*** Opening Provided records ***
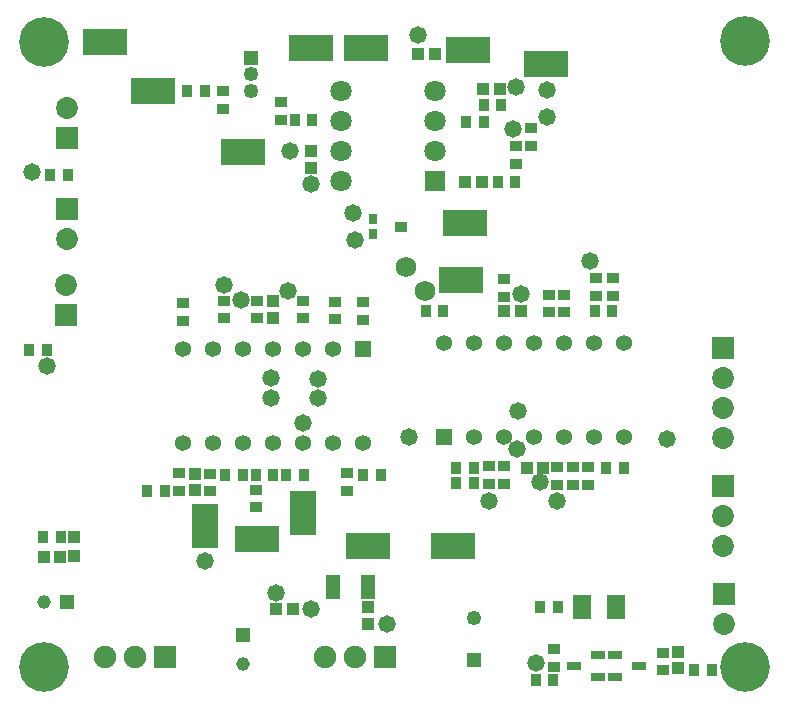
<source format=gts>
G04*
G04 #@! TF.GenerationSoftware,Altium Limited,Altium Designer,20.1.14 (287)*
G04*
G04 Layer_Color=8388736*
%FSLAX43Y43*%
%MOMM*%
G71*
G04*
G04 #@! TF.SameCoordinates,E881D564-7E94-4D67-93EA-8D466AB4E10B*
G04*
G04*
G04 #@! TF.FilePolarity,Negative*
G04*
G01*
G75*
%ADD17R,1.003X1.003*%
%ADD18R,1.503X2.003*%
%ADD19R,1.203X2.003*%
%ADD20R,1.103X0.903*%
%ADD21R,0.803X0.903*%
%ADD22R,1.203X0.803*%
%ADD23R,1.103X1.003*%
%ADD24R,3.703X2.203*%
%ADD25R,0.903X1.103*%
%ADD26R,1.003X1.103*%
%ADD27R,2.203X3.703*%
%ADD28C,1.250*%
%ADD29R,1.250X1.250*%
%ADD30C,1.150*%
%ADD31R,1.150X1.150*%
%ADD32R,1.854X1.854*%
%ADD33C,1.854*%
%ADD34R,1.803X1.803*%
%ADD35C,1.803*%
%ADD36R,1.150X1.150*%
%ADD37C,1.362*%
%ADD38R,1.362X1.362*%
%ADD39C,1.903*%
%ADD40R,1.903X1.903*%
%ADD41C,1.253*%
%ADD42R,1.253X1.253*%
%ADD43C,4.203*%
%ADD44C,1.727*%
%ADD45C,1.473*%
D17*
X4900Y13300D02*
D03*
Y11700D02*
D03*
D18*
X47900Y7400D02*
D03*
X50800D02*
D03*
D19*
X29800Y9100D02*
D03*
X26800D02*
D03*
D20*
X32600Y39600D02*
D03*
X17600Y31850D02*
D03*
Y33350D02*
D03*
X29300Y33200D02*
D03*
Y31700D02*
D03*
X14100Y33150D02*
D03*
Y31650D02*
D03*
X27000Y31750D02*
D03*
Y33250D02*
D03*
X28000Y18750D02*
D03*
Y17250D02*
D03*
X24300Y33350D02*
D03*
Y31850D02*
D03*
X17500Y49550D02*
D03*
Y51050D02*
D03*
X20400Y33350D02*
D03*
Y31850D02*
D03*
X22400Y48650D02*
D03*
Y50150D02*
D03*
X20300Y15850D02*
D03*
Y17350D02*
D03*
X16400Y17200D02*
D03*
Y18700D02*
D03*
X13800Y18750D02*
D03*
Y17250D02*
D03*
X45800Y17750D02*
D03*
Y19250D02*
D03*
X42300Y46450D02*
D03*
Y44950D02*
D03*
X45500Y2350D02*
D03*
Y3850D02*
D03*
X40000Y19350D02*
D03*
Y17850D02*
D03*
X43600Y46450D02*
D03*
Y47950D02*
D03*
X54700Y3550D02*
D03*
Y2050D02*
D03*
X46400Y32350D02*
D03*
Y33850D02*
D03*
X48400Y17750D02*
D03*
Y19250D02*
D03*
X47100Y19250D02*
D03*
Y17750D02*
D03*
X50500Y35250D02*
D03*
Y33750D02*
D03*
X41300Y19350D02*
D03*
Y17850D02*
D03*
X41300Y35150D02*
D03*
Y33650D02*
D03*
X49100Y33750D02*
D03*
Y35250D02*
D03*
X45100Y32350D02*
D03*
Y33850D02*
D03*
D21*
X30200Y38950D02*
D03*
Y40250D02*
D03*
D22*
X49200Y3350D02*
D03*
Y1450D02*
D03*
X47200Y2400D02*
D03*
X52700Y2400D02*
D03*
X50700Y3350D02*
D03*
Y1450D02*
D03*
D23*
X21700Y33300D02*
D03*
Y31900D02*
D03*
X24900Y44600D02*
D03*
Y46000D02*
D03*
X15100Y18700D02*
D03*
Y17300D02*
D03*
X56000Y2200D02*
D03*
Y3600D02*
D03*
X29800Y7400D02*
D03*
Y6000D02*
D03*
D24*
X7500Y55200D02*
D03*
X24900Y54700D02*
D03*
X44850Y53350D02*
D03*
X29800Y12600D02*
D03*
X11600Y51100D02*
D03*
X38000Y39900D02*
D03*
X37600Y35100D02*
D03*
X38200Y54600D02*
D03*
X29600Y54700D02*
D03*
X19200Y45900D02*
D03*
X20400Y13200D02*
D03*
X37000Y12600D02*
D03*
D25*
X1050Y29200D02*
D03*
X2550D02*
D03*
X14450Y51100D02*
D03*
X15950D02*
D03*
X4350Y44000D02*
D03*
X2850D02*
D03*
X25050Y48600D02*
D03*
X23550D02*
D03*
X36150Y32500D02*
D03*
X34650D02*
D03*
X20250Y18600D02*
D03*
X21750D02*
D03*
X17650D02*
D03*
X19150D02*
D03*
X24350Y18600D02*
D03*
X22850D02*
D03*
X30850Y18600D02*
D03*
X29350D02*
D03*
X39550Y48500D02*
D03*
X38050D02*
D03*
X38750Y17900D02*
D03*
X37250D02*
D03*
X41050Y49900D02*
D03*
X39550D02*
D03*
X42250Y43400D02*
D03*
X40750D02*
D03*
X12550Y17200D02*
D03*
X11050D02*
D03*
X45450Y1200D02*
D03*
X43950D02*
D03*
X44350Y7400D02*
D03*
X45850D02*
D03*
X57350Y2100D02*
D03*
X58850D02*
D03*
X38750Y19200D02*
D03*
X37250D02*
D03*
X49950Y19200D02*
D03*
X51450D02*
D03*
X3750Y13300D02*
D03*
X2250D02*
D03*
X50450Y32500D02*
D03*
X48950D02*
D03*
D26*
X34000Y54200D02*
D03*
X35400D02*
D03*
X39400Y43400D02*
D03*
X38000D02*
D03*
X39500Y51300D02*
D03*
X40900D02*
D03*
X43200Y19200D02*
D03*
X44600D02*
D03*
X42700Y32500D02*
D03*
X41300D02*
D03*
X22000Y7200D02*
D03*
X23400D02*
D03*
X2300Y11600D02*
D03*
X3700D02*
D03*
D27*
X24300Y15400D02*
D03*
X16000Y14300D02*
D03*
D28*
X38700Y6450D02*
D03*
D29*
Y2950D02*
D03*
D30*
X19200Y2550D02*
D03*
X2300Y7800D02*
D03*
D31*
X19200Y5050D02*
D03*
D32*
X59800Y17640D02*
D03*
Y29320D02*
D03*
X59900Y8540D02*
D03*
X4200Y32100D02*
D03*
X4300Y47100D02*
D03*
Y41140D02*
D03*
D33*
X59800Y15100D02*
D03*
Y12560D02*
D03*
Y21700D02*
D03*
Y24240D02*
D03*
Y26780D02*
D03*
X59900Y6000D02*
D03*
X4200Y34640D02*
D03*
X4300Y49640D02*
D03*
Y38600D02*
D03*
D34*
X35400Y43460D02*
D03*
D35*
Y46000D02*
D03*
Y48540D02*
D03*
Y51080D02*
D03*
X27460D02*
D03*
Y48540D02*
D03*
Y46000D02*
D03*
Y43460D02*
D03*
D36*
X4300Y7800D02*
D03*
D37*
X29340Y21300D02*
D03*
X26800D02*
D03*
X24260D02*
D03*
X21720D02*
D03*
X19180D02*
D03*
X16640D02*
D03*
X14100D02*
D03*
Y29238D02*
D03*
X16640D02*
D03*
X19180D02*
D03*
X21720D02*
D03*
X24260D02*
D03*
X26800D02*
D03*
X36180Y29769D02*
D03*
X38720D02*
D03*
X41260D02*
D03*
X43800D02*
D03*
X46340D02*
D03*
X48880D02*
D03*
X51420D02*
D03*
Y21831D02*
D03*
X48880D02*
D03*
X46340D02*
D03*
X43800D02*
D03*
X41260D02*
D03*
X38720D02*
D03*
D38*
X29340Y29238D02*
D03*
X36180Y21831D02*
D03*
D39*
X26160Y3200D02*
D03*
X28700D02*
D03*
X10060D02*
D03*
X7520D02*
D03*
D40*
X31240D02*
D03*
X12600D02*
D03*
D41*
X19900Y51100D02*
D03*
Y52497D02*
D03*
D42*
Y53894D02*
D03*
D43*
X2350Y55250D02*
D03*
X61700Y2300D02*
D03*
X2300D02*
D03*
X61700Y55300D02*
D03*
D44*
X34600Y34200D02*
D03*
X33000Y36200D02*
D03*
D45*
X24900Y7200D02*
D03*
X21590Y26800D02*
D03*
Y25100D02*
D03*
X31400Y6000D02*
D03*
X44000Y2650D02*
D03*
X44900Y51200D02*
D03*
X44900Y48900D02*
D03*
X42300Y51400D02*
D03*
X16000Y11300D02*
D03*
X17600Y34700D02*
D03*
X34000Y55800D02*
D03*
X24300Y23000D02*
D03*
X23000Y34200D02*
D03*
X25500Y25100D02*
D03*
Y26700D02*
D03*
X19000Y33400D02*
D03*
X2600Y27800D02*
D03*
X22000Y8600D02*
D03*
X24900Y43200D02*
D03*
X1300Y44200D02*
D03*
X28700Y38500D02*
D03*
X28500Y40800D02*
D03*
X23200Y46000D02*
D03*
X48600Y36700D02*
D03*
X42000Y47900D02*
D03*
X33200Y21800D02*
D03*
X42700Y33900D02*
D03*
X44300Y18000D02*
D03*
X45800Y16400D02*
D03*
X40000D02*
D03*
X55100Y21600D02*
D03*
X42400Y20800D02*
D03*
X42500Y24000D02*
D03*
M02*

</source>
*** Closing Provided records ***
_Exercise objective_: Would you copy exactly the lines from the one that contains "X24300Y23000D02*" through the final line of the records above, including both?

_Answer box_:
X24300Y23000D02*
D03*
X23000Y34200D02*
D03*
X25500Y25100D02*
D03*
Y26700D02*
D03*
X19000Y33400D02*
D03*
X2600Y27800D02*
D03*
X22000Y8600D02*
D03*
X24900Y43200D02*
D03*
X1300Y44200D02*
D03*
X28700Y38500D02*
D03*
X28500Y40800D02*
D03*
X23200Y46000D02*
D03*
X48600Y36700D02*
D03*
X42000Y47900D02*
D03*
X33200Y21800D02*
D03*
X42700Y33900D02*
D03*
X44300Y18000D02*
D03*
X45800Y16400D02*
D03*
X40000D02*
D03*
X55100Y21600D02*
D03*
X42400Y20800D02*
D03*
X42500Y24000D02*
D03*
M02*

</source>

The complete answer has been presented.